Душа в тротиловом эквиваленте. Продолжение | страница 2
Повернувшись, я увидел беззвучно хохочущего Учителя. Он буквально давился смехом, периодически смахивая слезинки с уголков глаз.
Склонив голову, я произнес:
—[1] שלום, המורה!
— Ну, привет, шутник ты наш, — на чистейшем русском ответил Хаккам. И неожиданно заявил:
— Оказывается, с чувством юмора у тебя все в порядке. Снимай это тряпье и шагай мыться.
Болезненным толчком в бок Учитель отправил меня в санузел.
Раздеваясь во вполне европейского вида ванной комнате, с вмурованной в пол огромной купелью, больше напоминающей небольшой бассейн, я шипел от боли в ребрах и заднице. И откуда, спрашивается, в руках этого старого садиста возникает посох?! Сколько лет знакомы, но понять не могу!
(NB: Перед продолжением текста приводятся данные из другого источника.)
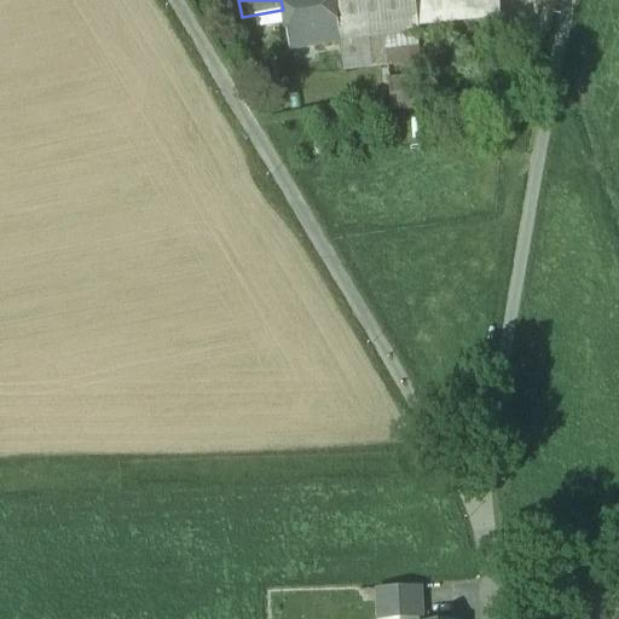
[(415,0),(337,0),(333,0),(281,0),(283,10),(282,10),(288,48),(339,40),(383,35),(410,33),(418,32),(417,24),(415,0)]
Спустя несколько минут мы сели за стол в заросшем буйной зеленью внутреннем дворике. Хаккам плеснул в низенькие чашки густого, отдающего цветом грозовых туч красного вина. И я решился спросить:
— Что на сей раз не так?
— Так ты не понял?! — восхитился он. Потом с сожалением посмотрел на посох, неизвестным науке способом вновь материализовавшийся в руке, и скупо обронил:
—[2] جامع بني أمية الكبير
— Гам бани альмаах аль кабир, — потерянно повторил я. — Мечеть Омейядов, Большая мечеть… Восточный минарет…
— Ой, не могу! — содрогался в приступе хохота Хаккам. — Они… ему… дорожку ковровую каждый день стелют, а он… подхватился… и дай Бог ноги, да так и пропал в переулках!
Теперь уже и я не смог сдержать исторического смеха.
— Руки Пророка… — давился я от смеха. — будут лежать на крыльях ангелов…
— Если не придираться, туман вполне сойдет за крылышки! — довольно ухмыльнулся Учитель, продолжая цитату — "Волосы его будут казаться влажными, даже если их не коснулась вода". Так ведь был на волосах конденсат… Пальтишко инеем взялось. Стало быть, "пришел в белых одеждах"!
Осторожно, стараясь не расплескать вино, я поставил чашку на стол, поднялся и молча пошел к двери. Все стало ясно.
— Ты что, забыл? — ударил меня в спину знакомый до дрожи голос.
Уютный внутренний дворик распался клочьями и растаял в серой дымке. Потом не стало ни звука, ни цвета, ни ощущения собственного тела. На бумаге такое передать невозможно — можно лишь ощутить и сформулировать: "I am in the middle of nowhere"[3].
— Почему же, помню. "Даже боги не способны изменить сбывшееся". Только издеваться-то зачем?!
— Кто бы говорил… Издеваются над ним, понимаешь. А это ничего, что тебя нет? Даже хоронить нечего.
— Это вы про тело? Так тело — деталь для нашего разговора несущественная. Душа-то явно осталось.